Am I crazy? First of all, thank you for all your replies. I really appreciate your knowledge and experience. I just came up with an idea and want to run it by you for your opinion. I'm probably not the first one to do this but I was thinking of making up a small manifold that I would attach to the PVB about a foot or two away. The manifold would allow for 4 attachments. 3 spots would be occupied by pgp rotors with nozzles that would give me my goal of 15 gpm output and the 4th spot would be the pressure gauge. This would allow me to read working pressure while putting out the 15 gpm. All that would be missing would be to account for pressure loss for the valve (planning on Hunter PGV about 1-2 psi loss), and the eventual length of the piping to the zone and the head (1-1/4 sched. 40 or 1-1/4 poly). I could then swap nozzles with lower or higher output to see what the optimum gpm would be to get that 35 - 40 psi working pressure all the while accounting for the additional loss from the valve and piping that are missing. Am I crazy? Your thoughts?
I like the test manifold idea. Just make sure your gauge will drop as the pressure drops. Like I said earlier, the cheaper gauges will stay pegged at the high pressure even though it may have dropped by 20psi and give you a false impression. If you run 15GPM and the gauge doesn't drop something isn't right.
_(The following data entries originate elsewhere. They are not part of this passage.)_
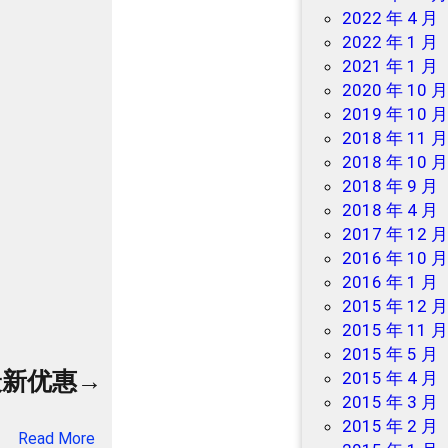
优
2022 年 4 月
惠
2022 年 1 月
券
2021 年 1 月
包
2020 年 10 
！
2019 年 10 
2018 年 11 
2018 年 10 
2018 年 9 月
2018 年 4 月
2017 年 12 
2016 年 10 
2016 年 1 月
2015 年 12 
2015 年 11 
2015 年 5 月
最新优惠→
2015 年 4 月
2015 年 3 月
2015 年 2 月
：
Read More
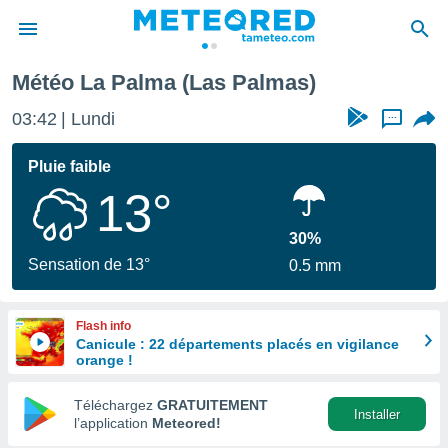
Météo La Palma (Las Palmas)
e
ntialité
03:42
Lundi
...
enu de
o.com
Pluie faible
o.com) a
13°
aré par
onnels
30%
arantir
Sensation de 13°
0.5 mm
té des
ions
. Vous
Flash info
accéder
Canicule : 22 départements placés en vigilance
e en
orange !
 les
Téléchargez
GRATUITEMENT
s :
Installer
l’application
Meteored!
r les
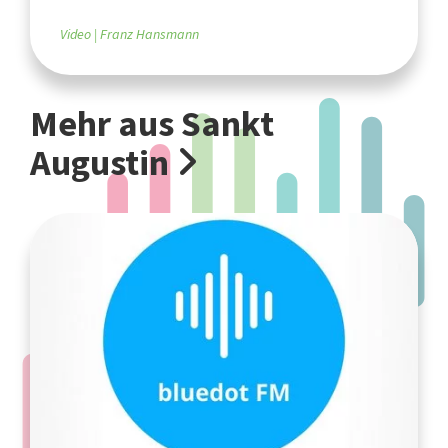
Video
Franz Hansmann
Mehr aus Sankt
Augustin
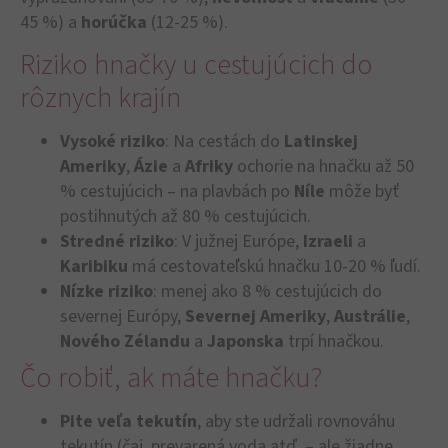
45 %) a
horúčka
(12-25 %).
Riziko hnačky u cestujúcich do
rôznych krajín
Vysoké riziko
: Na cestách do
Latinskej
Ameriky
,
Ázie
a
Afriky
ochorie na hnačku až 50
% cestujúcich – na plavbách po
Níle
môže byť
postihnutých až 80 % cestujúcich.
Stredné riziko
: V južnej Európe,
Izraeli
a
Karibiku
má cestovateľskú hnačku 10-20 % ľudí.
Nízke riziko
: menej ako 8 % cestujúcich do
severnej Európy,
Severnej
Ameriky
,
Austrálie
,
Nového Zélandu
a
Japonska
trpí hnačkou.
Čo robiť, ak máte hnačku?
Pite veľa tekutín
, aby ste udržali rovnováhu
tekutín (čaj, prevarená voda atď. – ale žiadne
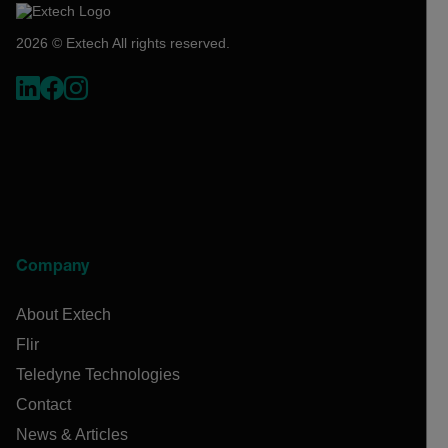
2026 © Extech All rights reserved.
Company
About Extech
Flir
Teledyne Technologies
Contact
News & Articles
Also, see if 1" poly will meet your requirements for the length of your lateral lines. The pipe is easier to find and the fittings more common (in my neck of the woods anyway). I don't think 1 1/4" will buy you enough PSI to be worthwhile. I kind of complicated my design and had my 1" poly lateral line for each zone tee off into 3/4" poly runs which then feed the sprinkler heads. There is a company that makes a neat 1" and 3/4" poly tee that connects directly to funny pipe. I probably could have use all 1" poly but it would have been overkill since my heads are using such a low GPM. 1 1/4" poly fittings are also more expensive than 1".